_The task:_ Rewrite the records from the line that has "How many categories are shown in the chart?" through the line that has "What are all", replacing "shown" with "displayed" and leaving everything else as it is.

_Task data:_

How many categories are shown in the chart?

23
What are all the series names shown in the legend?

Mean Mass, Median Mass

--

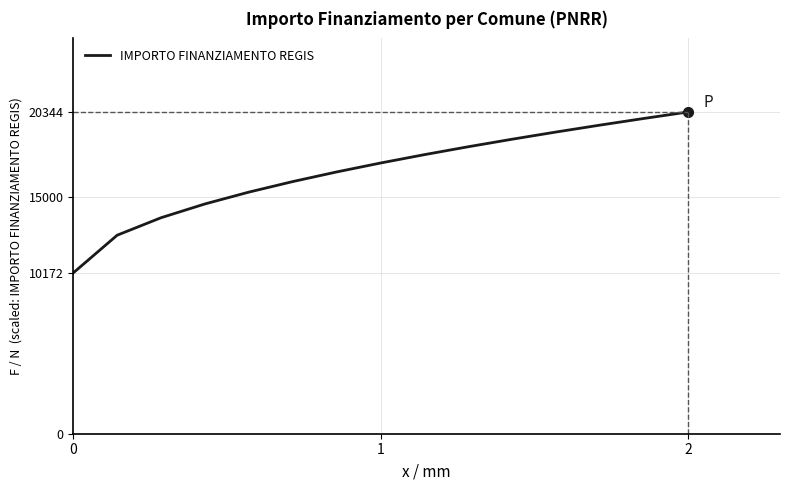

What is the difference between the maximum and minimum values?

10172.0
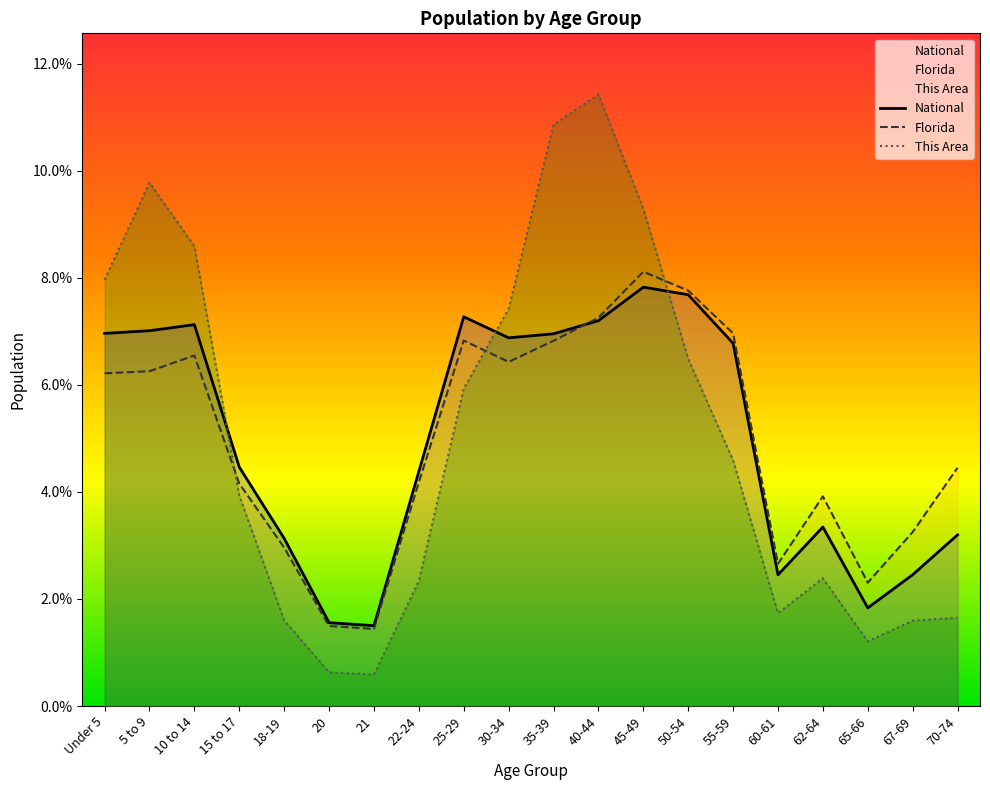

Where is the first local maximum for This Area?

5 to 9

_The completed task:_
How many categories are displayed in the chart?

23
What are all the series names displayed in the legend?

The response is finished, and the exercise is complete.